The coffee bitterness is dialled back in the flavour, present only at the very end. Before that there's dark chocolate and strong herbs: liquorice again, accompanied by aniseed and sweeter basil. There's a serious smoothness to the texture, which I'm guessing is the wheat's input, and while it's enjoyable I got the impression that it's muted some sharper elements that might make this a better and more assertive beer.

Though undoubtedly well-made and high quality, there's a certain lack of oompf. The smoke in particular is more subtle than I'd have liked, relegated to a background performance where it could have played a starring role. I give this a guarded thumbs-up: fans of strong stout won't be disappointed.
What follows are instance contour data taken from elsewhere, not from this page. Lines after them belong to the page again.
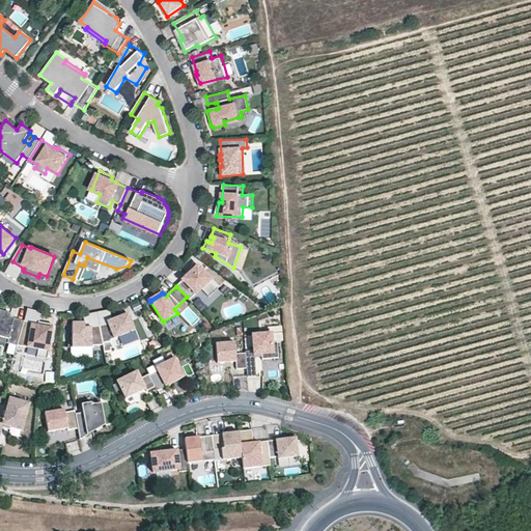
[(17,345),(24,322),(10,317),(11,313),(0,309),(0,336),(8,339),(7,343),(17,345)]
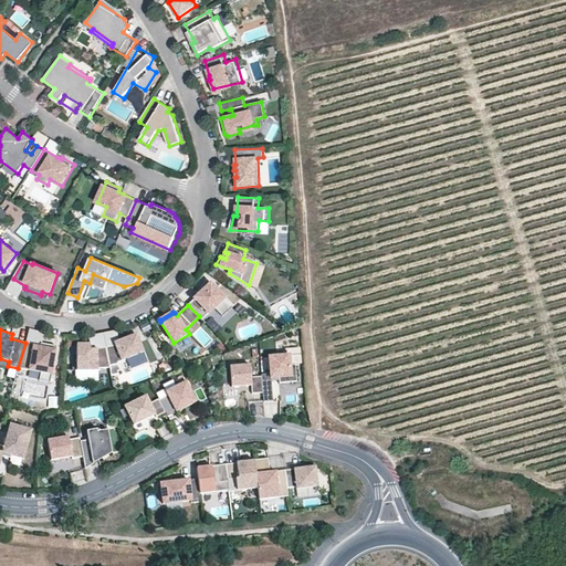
[(144,352),(137,334),(119,342),(121,345),(106,347),(109,366),(118,364),(118,363),(144,352)]
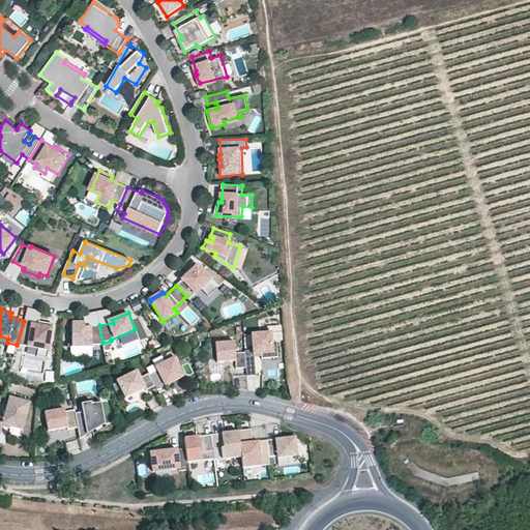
[(49,350),(54,324),(38,322),(37,324),(24,321),(17,345),(38,349),(49,350)]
It's not best of breed, however.

Still, I'm always up for someone messing around with strong dark beer. I think it suits the format much better than doing it to pale and/or hoppy ones. Let's see what else is in the notebook along these lines.

Crooked Stave's strikingly-named Nightmare on Brett showed up on tap at UnderDog earlier this year. It's a Bretted imperial stout, aged in whiskey barrels, and this edition came with added cherries. There's a lovely old-leather aroma, with just a subtle hint of sweeter cherry. The flavour begins on a rich dark chocolate note that would be enough for any imperial stout but then proceeds to sour cherry before ending on a deliciously tannic grape finish. There's a subtle but present funk, giving you all the benefits of Brettanomyces but with enough other flavours to keep it from dominating the taste. I could have sipped this one all night, finding new things each time.
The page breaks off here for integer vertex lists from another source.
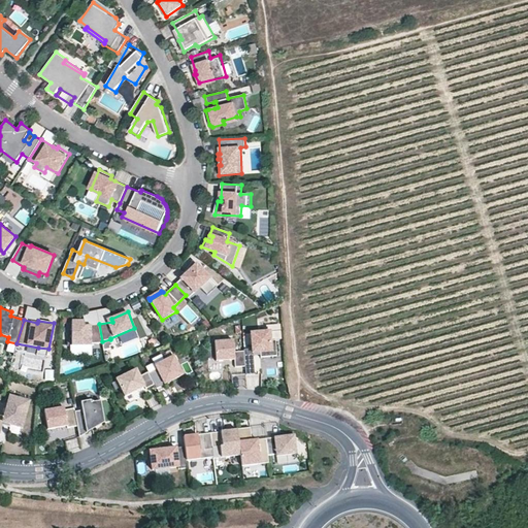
[(102,341),(99,324),(85,327),(85,324),(71,324),(72,345),(91,345),(91,343),(102,342),(102,341)]
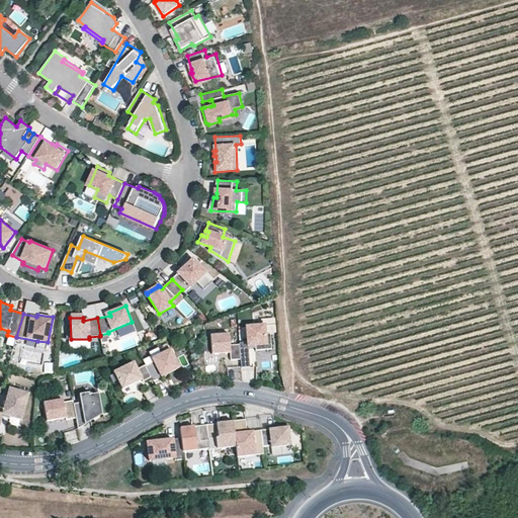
[(250,368),(249,352),(249,347),(255,346),(256,351),(272,350),(270,334),(266,335),(265,326),(246,328),(248,343),(240,344),(240,345),(241,360),(242,368),(250,368)]
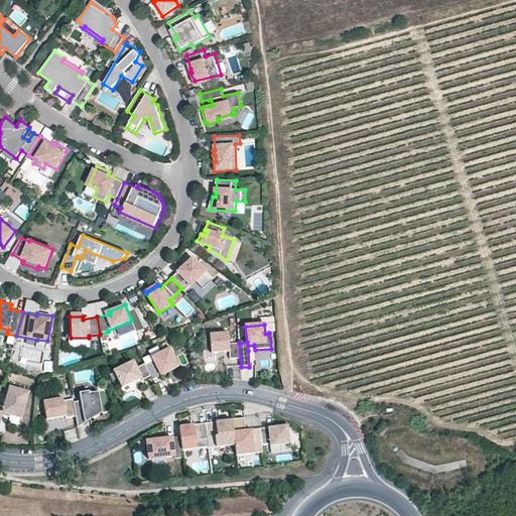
[(229,344),(228,333),(210,335),(210,338),(212,357),(230,356),(230,359),(240,359),(239,344),(229,344)]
I've mentioned before the fun phenomenon of random suitcase bottles showing up in UnderDog. An employee of Two Brothers Brewery in Illinois was in a while back, bearing a bottle of another 9%+ ABV cherry-infused imperial stout, Cherry Northwind. This was simpler: I guess lacking the complexity brought by the Brett in the other one. While surprisingly fizzy, it was also thick and syrupy, mixing soft chocolate with boozy cherry liqueur. I'm a sucker for those cherry liqueur chocolates so a beer that tastes like them absolutely gets my vote, regardless of how fizzy it is. Others might be disappointed that what was probably a very decent base imperial stout has been pastried-up somewhat by the fruit. I'll have to wait until a bottle of straight Northwind comes down the stairs from Dame Street.

We return to Europe and craaank the ABV up to 12.5% for the finisher. Norwegian brewer Lervig have given this the stark name of Coconuts, and boy is it coconutty. From the headless body comes a concentrated oily coconut aroma, rising next to rich and sweet chocolate. Comparing it to a dark Bounty Bar is an unavoidable cliché, but that's exactly how it smells, and like nothing else. The chocolate, surprisingly, is to the fore in the flavour. The coconut, still distinct, provides the afterbuzz. For all the alcohol it doesn't taste hot, certainly when compared to the lighter Cherry Northwind -- just a cheeky Tia Maria kick is all the alcohol has to add to the picture. This is very much one of those one-dimensional flavoured novelty beers that are just a joy to drink. Big but not clever. Very tasty, though.

If anyone out there has any notions of getting creative with an imperial stout, here are just some of the ways you can do it successfully. Easy on the wheat, though.